What the CDC Emails Show: Scientists Quietly Building a Paper Trail
Flu ads pulled mid-season, a vaccine panel marked for replacement, a database the Secretary wanted to buy, and career staff documenting all of it on the record.
When you think the boss is wrong, you write it down.
It started with the flu ads.
Remaking the vaccine panel.
What he wanted from the data.
The memo no one wanted their name on.
What next?
When you think the boss is wrong, you write it down
Senator Bernie Sanders released over 250 pages of CDC emails this week. A former top CDC scientist, Dr. Debra Houry, gave them to Congress (first reported by The New York Times). They cover the first months of Robert F. Kennedy Jr.’s time as health secretary.
It started with the flu ads.
The day after Kennedy was sworn in, his office told the CDC to pull its flu shot ads. The country was in the middle of a bad flu season. CDC’s communications chief Kevin Griffis put his objection in writing: stopping the campaign mid-season carried “significant reputational risk” and likely “legal issues.” The aides’ stated plan was to replace it with an “informed consent” campaign.

Remaking the vaccine panel.
CDC relies on an outside panel to recommend which shots people get and when. The emails show aides planning options to rebuild it from scratch. Weeks later, Kennedy did it: HHS removed all 17 sitting ACIP members on June 9.
To get ready, staff were sent to a National Archives facility to pull 60 years of the panel’s history. One leader noted that the job took “28 boxes” at a moment when layoffs had left the agency short-staffed.

What he wanted from the data.
Kennedy has argued for years that vaccines cause autism. Decades of research have not found that vaccines cause autism.
The emails show him pushing to take over the Vaccine Safety Datalink, a CDC database that uses electronic health-record data from participating health systems to monitor vaccine safety. One aide wrote that the secretary “wants to buy all the VSD data and put it in the office of the Secretary.” Staff also worked to give David Geier, an outside vaccine critic, access to it.

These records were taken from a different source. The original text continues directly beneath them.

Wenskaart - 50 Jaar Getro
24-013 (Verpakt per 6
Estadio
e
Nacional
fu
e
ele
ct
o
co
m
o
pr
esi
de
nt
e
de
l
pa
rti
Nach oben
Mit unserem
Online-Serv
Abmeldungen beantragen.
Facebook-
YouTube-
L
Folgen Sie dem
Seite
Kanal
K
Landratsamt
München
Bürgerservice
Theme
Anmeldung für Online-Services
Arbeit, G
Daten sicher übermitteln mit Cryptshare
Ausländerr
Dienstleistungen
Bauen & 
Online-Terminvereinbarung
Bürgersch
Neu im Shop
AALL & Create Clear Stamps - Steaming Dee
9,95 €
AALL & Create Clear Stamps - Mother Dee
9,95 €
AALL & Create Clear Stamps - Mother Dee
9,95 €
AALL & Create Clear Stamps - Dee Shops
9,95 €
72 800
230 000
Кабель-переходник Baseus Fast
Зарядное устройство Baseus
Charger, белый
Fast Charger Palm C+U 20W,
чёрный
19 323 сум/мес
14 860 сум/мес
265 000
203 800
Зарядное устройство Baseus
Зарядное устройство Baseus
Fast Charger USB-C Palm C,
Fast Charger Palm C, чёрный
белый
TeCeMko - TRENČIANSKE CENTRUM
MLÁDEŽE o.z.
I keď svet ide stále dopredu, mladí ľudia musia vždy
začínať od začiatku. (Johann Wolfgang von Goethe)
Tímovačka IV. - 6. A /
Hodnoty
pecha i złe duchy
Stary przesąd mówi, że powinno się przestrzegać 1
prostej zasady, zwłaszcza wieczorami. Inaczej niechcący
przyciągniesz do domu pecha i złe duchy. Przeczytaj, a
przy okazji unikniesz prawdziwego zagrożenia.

When Kennedy posted claims on X about a 1999 study, CDC scientists drafted a point-by-point reply for internal use. They laid out that the data were not lost, the data-sharing program was still running, and the original researcher had not been pressured to change his results.

The memo no one wanted their name on.
The sharpest example is a memo about thimerosal, an ingredient the new panel voted against in flu shots.
The head of CDC’s immunization center, Dr. Demetre Daskalakis, asked to be taken off it. He wrote that he “did not participate in the development of the thimerosal decision memo” and “should not be on the ‘FROM’ line.” Staff also flagged a claim that the childhood schedule would be “100% free” of the ingredient as inaccurate, since some single-dose flu shots still contain a trace. A table of drug company data was pulled from the memo after it was flagged as proprietary.

In a separate thread, according to the released emails, leaders explored placing a longtime autism activist in charge of CDC’s birth defects center through a special science hiring authority. Human resources rejected the move, saying he did not meet scientific credential requirements.
What next?
The Senate health committee has these documents. It can hold hearings and ask, under oath, who gave which order. Medical societies and former panel members can weigh in on whether the new vaccine advice aligns with the evidence. The clinicians and parents who follow the childhood schedule have a stake in keeping it tied to data.